MHC Class I Antigens of Infected Nucleated Cells Play A Major Role in Activating Cytotoxic T Cells

Cytotoxic killing of intracellularly infected, cancer, or autoreactive cells is an essential step in survival by containing infected cells or the spread of deleterious cells. For example, a viral infection of any cell in the body yields to viral replication within the cell, and some of these viral peptides will physically bind to intracellular MHC class I antigens (Figure 55-3). This viral peptide–MHC class I complex is carried to the surface and displayed as an altered MHC class I molecule. TCR molecules of effector CD8⁺ cytotoxic T cells will recognize the class I molecule–peptide complex to initiate cytotoxicity by at least four different, but complementary, mechanisms.

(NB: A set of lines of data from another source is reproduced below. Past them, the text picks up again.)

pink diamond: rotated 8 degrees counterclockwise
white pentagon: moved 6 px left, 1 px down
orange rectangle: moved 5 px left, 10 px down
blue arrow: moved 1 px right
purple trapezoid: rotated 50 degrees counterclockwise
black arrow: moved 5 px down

First, contact of a cytotoxic CD8⁺ cell with an infected cell that is displaying a MHC class I–peptide complex will immediately result in cytoplasmic reorganization within the CD8⁺ cell. This includes the alignment of granules and Golgi apparatus at the site of contact. Perforins in the cytotoxic cells polymerize to form tiny injectable tubes referred to as membrane attack complexes (MACs) that “drill” holes into the target cells. Granzymes are passed from the cytotoxic cells into the target cells through these perforin tubes to initiate apoptosis.